La journée du lundi 22 est la journée funèbre. Tous les morts de la semaine sanglante, les otages massacrés et les dizaines de milliers de fusillés ont été condamnés ce jour-là. Un homme, au moins, le maréchal de Mac-Mahon, porte devant l'Histoire une responsabilité écrasante, mais il n'est pas le seul à la porter.

Paris est ouvert, c'est le moment ou jamais.
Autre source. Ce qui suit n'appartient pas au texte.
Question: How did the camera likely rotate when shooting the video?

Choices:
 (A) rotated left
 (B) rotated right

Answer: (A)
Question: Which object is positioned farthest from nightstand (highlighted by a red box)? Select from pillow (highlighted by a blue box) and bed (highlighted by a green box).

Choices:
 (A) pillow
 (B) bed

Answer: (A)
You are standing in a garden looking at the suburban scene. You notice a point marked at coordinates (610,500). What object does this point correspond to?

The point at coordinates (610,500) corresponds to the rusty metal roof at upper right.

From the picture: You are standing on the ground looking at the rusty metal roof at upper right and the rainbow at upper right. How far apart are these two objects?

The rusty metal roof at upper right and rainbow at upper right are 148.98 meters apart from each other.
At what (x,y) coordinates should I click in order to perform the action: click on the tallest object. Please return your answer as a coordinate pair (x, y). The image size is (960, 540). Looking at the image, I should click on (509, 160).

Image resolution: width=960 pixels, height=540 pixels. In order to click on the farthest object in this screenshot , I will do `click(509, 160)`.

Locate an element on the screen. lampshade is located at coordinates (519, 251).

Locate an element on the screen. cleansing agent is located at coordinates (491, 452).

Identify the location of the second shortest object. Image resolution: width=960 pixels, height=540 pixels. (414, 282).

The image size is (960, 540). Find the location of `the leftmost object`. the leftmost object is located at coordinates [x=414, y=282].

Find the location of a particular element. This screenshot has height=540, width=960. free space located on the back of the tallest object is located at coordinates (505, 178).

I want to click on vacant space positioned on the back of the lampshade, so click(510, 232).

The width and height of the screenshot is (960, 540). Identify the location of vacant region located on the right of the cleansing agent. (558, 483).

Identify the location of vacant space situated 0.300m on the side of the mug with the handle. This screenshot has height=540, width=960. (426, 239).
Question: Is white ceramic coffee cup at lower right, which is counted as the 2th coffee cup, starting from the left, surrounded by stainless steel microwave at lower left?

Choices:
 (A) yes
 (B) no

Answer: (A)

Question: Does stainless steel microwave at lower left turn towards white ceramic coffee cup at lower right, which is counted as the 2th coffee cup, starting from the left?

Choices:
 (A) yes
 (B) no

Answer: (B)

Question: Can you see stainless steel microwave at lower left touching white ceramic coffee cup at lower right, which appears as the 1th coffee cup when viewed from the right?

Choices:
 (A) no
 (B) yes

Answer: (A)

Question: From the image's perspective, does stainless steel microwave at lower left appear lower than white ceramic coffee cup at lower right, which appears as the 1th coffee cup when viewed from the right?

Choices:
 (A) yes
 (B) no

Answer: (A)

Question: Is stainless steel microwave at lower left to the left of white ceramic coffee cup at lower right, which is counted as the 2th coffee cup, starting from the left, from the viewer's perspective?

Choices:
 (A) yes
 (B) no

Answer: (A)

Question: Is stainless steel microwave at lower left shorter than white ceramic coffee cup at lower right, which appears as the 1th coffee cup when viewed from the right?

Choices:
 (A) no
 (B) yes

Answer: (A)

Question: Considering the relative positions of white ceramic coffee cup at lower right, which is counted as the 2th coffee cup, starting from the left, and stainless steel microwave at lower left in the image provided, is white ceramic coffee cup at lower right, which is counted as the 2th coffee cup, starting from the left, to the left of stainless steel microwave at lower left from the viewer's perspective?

Gardes nationaux pendant la Commune de Paris
Lorsque le jour se lève, le lundi 22 mai, ces six hommes, le commandant en chef et les cinq généraux de corps d'armée, ont une carte magnifique à jouer. La Commune est en pleine désagrégation. L'armée fédérée ne mérite même pas ce nom. « Gaillard père », le patron des barricades nommé par Rossel, a donné, écoeuré, sa démission le 17 mai. Il n'a laissé derrière lui que la fameuse redoute de la rue Saint-Florentin (le Château-Gaillard) et celle de l'Opéra. Les autres sont purement « folkloriques ». Elles ont été improvisées dans les quartiers traditionnellement insurrectionnels mais, pour le reste, Paris est libre, Paris est ouvert. C'est le moment ou jamais de profiter des réalisations du baron Haussmann. Pour une fois, tous les historiens, de droite ou de gauche, proversaillais ou procommunards, sont d'accord. Il n'est que de foncer droit devant soi, de prendre l'Hôtel de Ville, et la Commune est liquidée dans la matinée. On pense aux extraordinaires contre-marches de Napoléon. Mais Napoléon est mort. On se retrouve devant cinq hommes (en exceptant Clinchant) au lourd passé: vingt années de régime militariste, d'aventures coloniales, de basses intrigues et de vie de garnison, une guerre désastreuse au cours de laquelle ils ont été battus à plate couture. Des généraux capitulards, anciens prisonniers, voilà ce que l'on lâche sur Paris. L'atroce vérité qui va expliquer tout le reste, c'est que ces hommes ont peur. Ils ont peur de chaque maison, de chaque fenêtre, de chaque bouche d'égout. Ils ont peur de chacun de leurs soldats, tellement ils sont traumatisés par la journée du 18 mars, au cours de laquelle ils n'ont pas su tenir leurs troupes en main, les empêcher de se laisser gagner par la ferveur révolutionnaire de Paris. L'un d'eux, commandant en chef ce jour-là, Vinoy, grand officier de la Légion d'honneur, a tout simplement fui devant l'émeute.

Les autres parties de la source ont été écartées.